Com os farrapos do que lhe chegou aos ouvidos, ostensiva e falsamente desatentos, algumas ideias começaram a arrumar-se-lhe na mente, sem remédio.
Pouco a pouco, formou um difuso, e confuso, imaginário equestre de espáduas retesadas e garupas luzidias, de arreios ornados de metais: selas, bridões, antolhos, rédeas, chibatas — flamantes línguas de couro negro.
Foi assim que, ao longo de muitos dias, se multiplicou, ufana, em trotes e pinotes, cabriolas e cavalgadas. Porém, o tempo às éguas também faz a sua mossa. E não se reconheciam naquele sobressalto dos nervos as qualidades que Frei António das Chagas atribuiu ao cavalo do Conde de Sabugal, que dava grandes curvetas. A bruteza sim, mas não a galhardia. E não se prestando a andadura à música, as salsas não lhe saíam airosas. Galopes de pau, dir-se-ia.

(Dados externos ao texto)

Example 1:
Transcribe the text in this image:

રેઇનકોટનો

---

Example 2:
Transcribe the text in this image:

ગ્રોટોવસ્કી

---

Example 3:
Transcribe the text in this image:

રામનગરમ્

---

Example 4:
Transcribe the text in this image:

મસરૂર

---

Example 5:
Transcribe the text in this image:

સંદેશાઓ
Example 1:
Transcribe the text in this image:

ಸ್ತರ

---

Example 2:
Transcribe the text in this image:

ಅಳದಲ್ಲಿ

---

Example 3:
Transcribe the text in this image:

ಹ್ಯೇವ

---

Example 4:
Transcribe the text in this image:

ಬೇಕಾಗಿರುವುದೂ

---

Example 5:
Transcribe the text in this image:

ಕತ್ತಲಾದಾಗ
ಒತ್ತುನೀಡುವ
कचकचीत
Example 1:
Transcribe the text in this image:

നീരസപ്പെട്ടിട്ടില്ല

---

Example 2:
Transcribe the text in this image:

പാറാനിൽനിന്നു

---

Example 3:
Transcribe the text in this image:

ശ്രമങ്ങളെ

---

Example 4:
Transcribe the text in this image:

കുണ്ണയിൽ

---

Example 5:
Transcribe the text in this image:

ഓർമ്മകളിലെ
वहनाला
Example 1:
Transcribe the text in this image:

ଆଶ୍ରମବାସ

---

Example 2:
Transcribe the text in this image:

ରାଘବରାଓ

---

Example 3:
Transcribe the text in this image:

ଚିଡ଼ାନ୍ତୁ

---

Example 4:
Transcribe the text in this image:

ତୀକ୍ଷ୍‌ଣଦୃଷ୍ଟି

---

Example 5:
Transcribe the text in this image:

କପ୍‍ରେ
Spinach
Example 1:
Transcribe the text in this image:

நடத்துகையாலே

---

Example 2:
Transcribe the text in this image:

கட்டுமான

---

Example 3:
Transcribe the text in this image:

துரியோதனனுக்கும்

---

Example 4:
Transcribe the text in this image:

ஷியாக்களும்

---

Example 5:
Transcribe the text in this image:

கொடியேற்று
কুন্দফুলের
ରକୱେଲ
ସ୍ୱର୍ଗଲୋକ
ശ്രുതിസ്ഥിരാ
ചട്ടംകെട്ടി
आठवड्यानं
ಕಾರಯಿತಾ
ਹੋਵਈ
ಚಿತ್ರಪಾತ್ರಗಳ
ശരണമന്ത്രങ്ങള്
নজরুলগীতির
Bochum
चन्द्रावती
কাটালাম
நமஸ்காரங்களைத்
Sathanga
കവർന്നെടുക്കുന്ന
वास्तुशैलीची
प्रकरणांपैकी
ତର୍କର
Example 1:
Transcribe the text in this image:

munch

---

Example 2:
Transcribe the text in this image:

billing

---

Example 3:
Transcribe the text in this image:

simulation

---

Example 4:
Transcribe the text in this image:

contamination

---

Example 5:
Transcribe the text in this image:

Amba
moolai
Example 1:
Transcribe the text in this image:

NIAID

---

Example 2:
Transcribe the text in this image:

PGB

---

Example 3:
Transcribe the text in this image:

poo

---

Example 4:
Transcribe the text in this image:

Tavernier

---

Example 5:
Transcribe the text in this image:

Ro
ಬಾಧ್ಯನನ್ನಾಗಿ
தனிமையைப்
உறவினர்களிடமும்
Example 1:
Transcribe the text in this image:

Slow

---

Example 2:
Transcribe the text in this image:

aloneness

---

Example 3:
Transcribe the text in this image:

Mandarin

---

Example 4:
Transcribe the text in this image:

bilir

Sempre que aquele alvoroço cavalar a tomava, outras imagens a assaltavam, insistentes. No meio daqueles tormentosos prazeres, involuntariamente lhe apareciam — ele há coisas extraordinárias — as figuras de Rod Stewart e de José Sócrates, ofuscantes clarões.
Roderick fazia-lhe talvez lembrar as promessas e ousadias das primeiras fervuras do sangue, numa juventude tão distante quanto próxima. As promessas de José, essas, provocavam-lhe um anelante arfar, imperceptível e ao mesmo tempo indisfarçável, e uma espécie de taquicardia que, curiosamente, lhe pulsava no ventre.

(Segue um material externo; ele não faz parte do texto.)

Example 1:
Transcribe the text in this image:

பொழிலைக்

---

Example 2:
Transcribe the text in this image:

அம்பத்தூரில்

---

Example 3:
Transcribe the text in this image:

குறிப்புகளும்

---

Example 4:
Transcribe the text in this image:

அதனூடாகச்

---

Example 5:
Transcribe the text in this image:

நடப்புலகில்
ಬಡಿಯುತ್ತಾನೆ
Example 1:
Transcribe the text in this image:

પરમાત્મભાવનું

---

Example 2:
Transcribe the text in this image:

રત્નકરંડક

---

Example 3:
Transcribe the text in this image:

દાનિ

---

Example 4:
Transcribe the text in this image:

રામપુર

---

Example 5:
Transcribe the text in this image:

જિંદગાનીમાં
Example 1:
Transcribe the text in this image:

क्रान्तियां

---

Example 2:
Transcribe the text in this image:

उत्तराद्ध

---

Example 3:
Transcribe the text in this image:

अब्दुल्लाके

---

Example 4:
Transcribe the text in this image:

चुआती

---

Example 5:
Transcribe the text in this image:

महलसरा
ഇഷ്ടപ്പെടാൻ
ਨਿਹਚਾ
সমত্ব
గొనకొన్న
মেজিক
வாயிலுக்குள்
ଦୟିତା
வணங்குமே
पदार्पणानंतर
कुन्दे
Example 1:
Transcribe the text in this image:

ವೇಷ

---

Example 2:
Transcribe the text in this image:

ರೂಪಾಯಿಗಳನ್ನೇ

E, nesses momentos, compungida sonhadora, a ideia do mortificado no seu retiro eborense enchia-lhe o espírito de sombras, que ela — mal ou bem — intimamente associava às de Grey.
Jorge Colaço
(convidado deste blog)
* Qualquer semelhança das personagens destas crónicas com pessoas existentes é pura coincidência.